JOB 1: In the clock change entries below, replace "none" with "unset" and change nothing else. Leave the pictures out of your answer.

October 31, 2006
Karen Lanrap wrote:
> Bill Baxter wrote:
> 
>> best answer in terms of efficiency
> 
> For me removing an element does not affect other elements.

Then I think you want a linked list, not an array.

--bb
October 31, 2006
Bill Baxter wrote:

> Then I think you want a linked list, not an array.

The diversity of answers in this thread shows that there is no canonical remove operation for arrays. One can define some operation to be called a "remove" operation, but that is by pure will, when the invariants that have to be maintained are unknown.
October 31, 2006
Bill Baxter wrote:
> David Medlock wrote:
> 
>> Bill Baxter wrote:
>>
>>> How do I remove an element from a dynamic array?
>>>
>>>    int[] a = [1,2,3,4,5];
>>>
>>> I tried every syntax I could think of:
>>>
>>>    a[3] = void;
>>>    a[3..4] = void;
>>>    a[3..4] = a[3..3];
>>>    a[3] = [];
>>>    a[3..4] = [];
>>>    delete a[3];
>>>    delete a[3..4];
>>>
>>> The last one compiles, but fills a[0] with garbage.
>>>
>>> I hope the answer isn't:
>>>
>>>    a = a[0..3] ~ a[4..length];
>>>
>>> Thanks!

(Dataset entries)

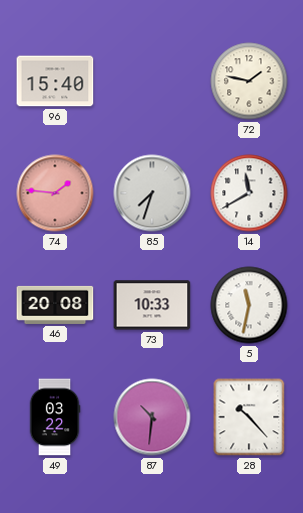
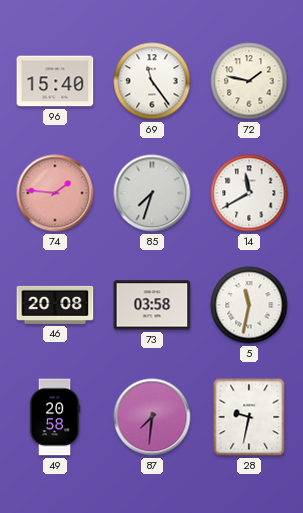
69: none -> 11:24
73: 10:33 -> 03:58
49: 03:22 -> 20:58
87: 10:31 -> 7:31
28: 10:23 -> 9:32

JOB 2: Continue the forum thread about removing an element from a dynamic array, starting after its last line.

EXPECTED OUTPUT 1:
69: unset -> 11:24
73: 10:33 -> 03:58
49: 03:22 -> 20:58
87: 10:31 -> 7:31
28: 10:23 -> 9:32

EXPECTED OUTPUT 2:
>>> --bb
>>
>>
>>
>>  From my personal tools library...
>>
>> // remove an item from an array
>> template drop(T)
>> {
>>   T drop( inout T[] arr, int which )
>>   {
>>     debug if ( which>=arr.length)
>>         throw new Exception(str.format("Attempt to drop position %s from size %s",which,arr.length));
>>     T result = arr[which];
>>     int max = arr.length-1;
>>     for (; which < max; which++ ) arr[which]=arr[which+1];
>>     arr.length= max;
>>     return result;
>>   }
>> }

Something you might find interesting/indicative -- I wrote a little test program to time your function versus that found in Cashew, and with the slicing expression above.  Output:

# Array length: 10000
# Iterations removing middle element: 5000
#  ---------- Slice syntax: a[0 .. mid] ~ [mid + 1 .. a.length]
# <Benchmark array removals> Baseline 3.460000
#  ---------- CashewUtils: a.removeIndex(mid)
# <Benchmark array removals> Time 2.970000 & 1.164983 versus baseline
#  ---------- Drop: version 1
# <Benchmark array removals> Time 0.270000 & 12.814815 versus baseline
#  ---------- Drop: version 2
# <Benchmark array removals> Time 0.390000 & 8.871795 versus baseline

Drop v2 was an attempt of mine at rewriting your .drop() that, obviously, falls a little short of the original in performance.  I also find it odd that Cashew's .removeIndex() is actually timing a little master than the slice expression, because that's actually it is: a wrapper around that very same expression.  *confused*  Anyhow, clearly your .drop() is running very fast!  I actually expected the opposite, and am surprised/impressed.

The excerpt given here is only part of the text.